| Work to be completed |
In your reply, repeat every entry exactly and skip over each picture.

[Data extracted from a collection]
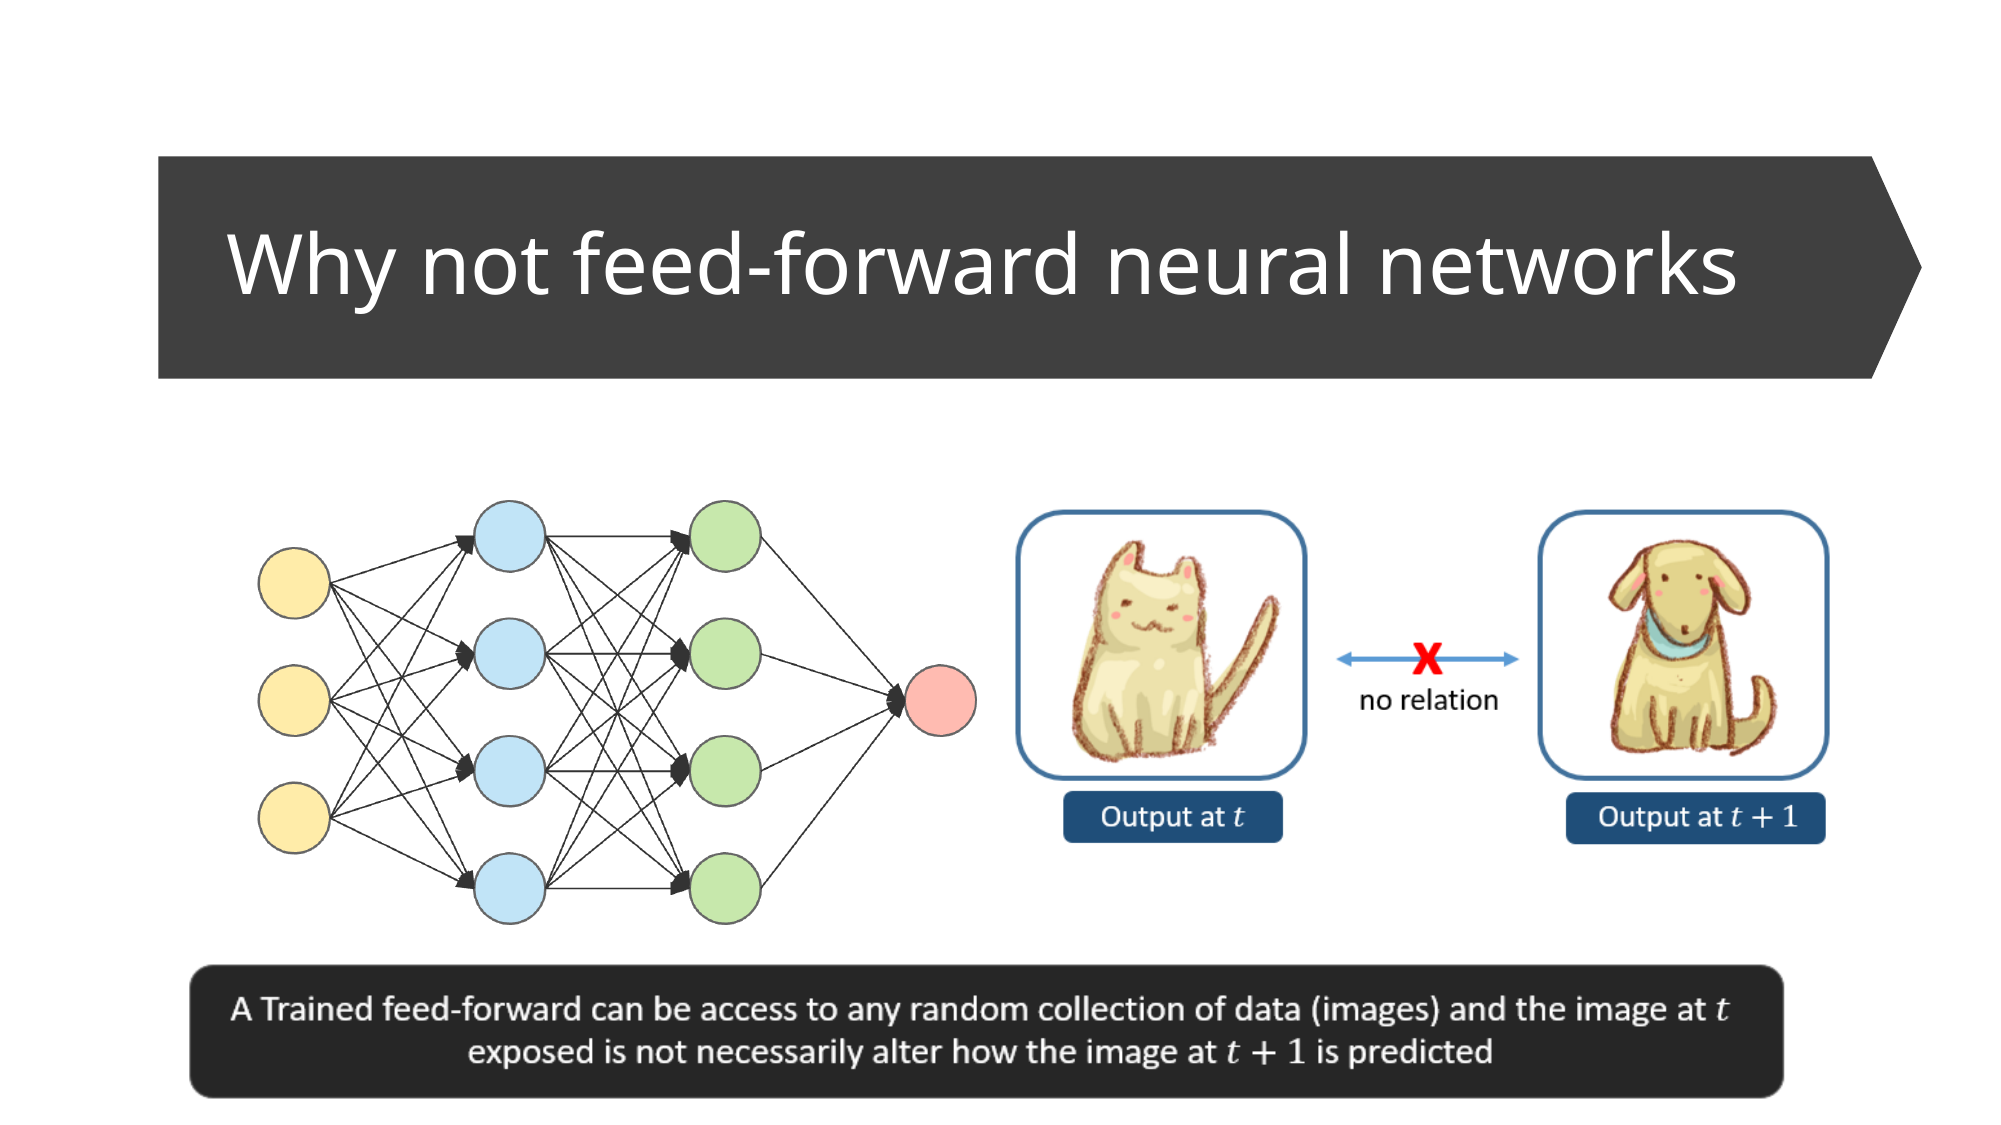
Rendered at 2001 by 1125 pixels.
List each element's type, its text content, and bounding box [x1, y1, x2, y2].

picture [185, 956, 1792, 1109]
picture [1004, 492, 1844, 857]
title Why not feed-forward neural networks [211, 197, 1856, 339]
text_box [157, 155, 1923, 380]
picture [230, 492, 991, 942]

| Solution below |
Rendered at 2001 by 1125 pixels.
List each element's type, its text content, and bounding box [x1, y1, x2, y2].

picture [185, 956, 1792, 1109]
picture [1004, 492, 1844, 857]
title Why not feed-forward neural networks [211, 197, 1856, 339]
text_box [157, 155, 1923, 380]
picture [230, 492, 991, 942]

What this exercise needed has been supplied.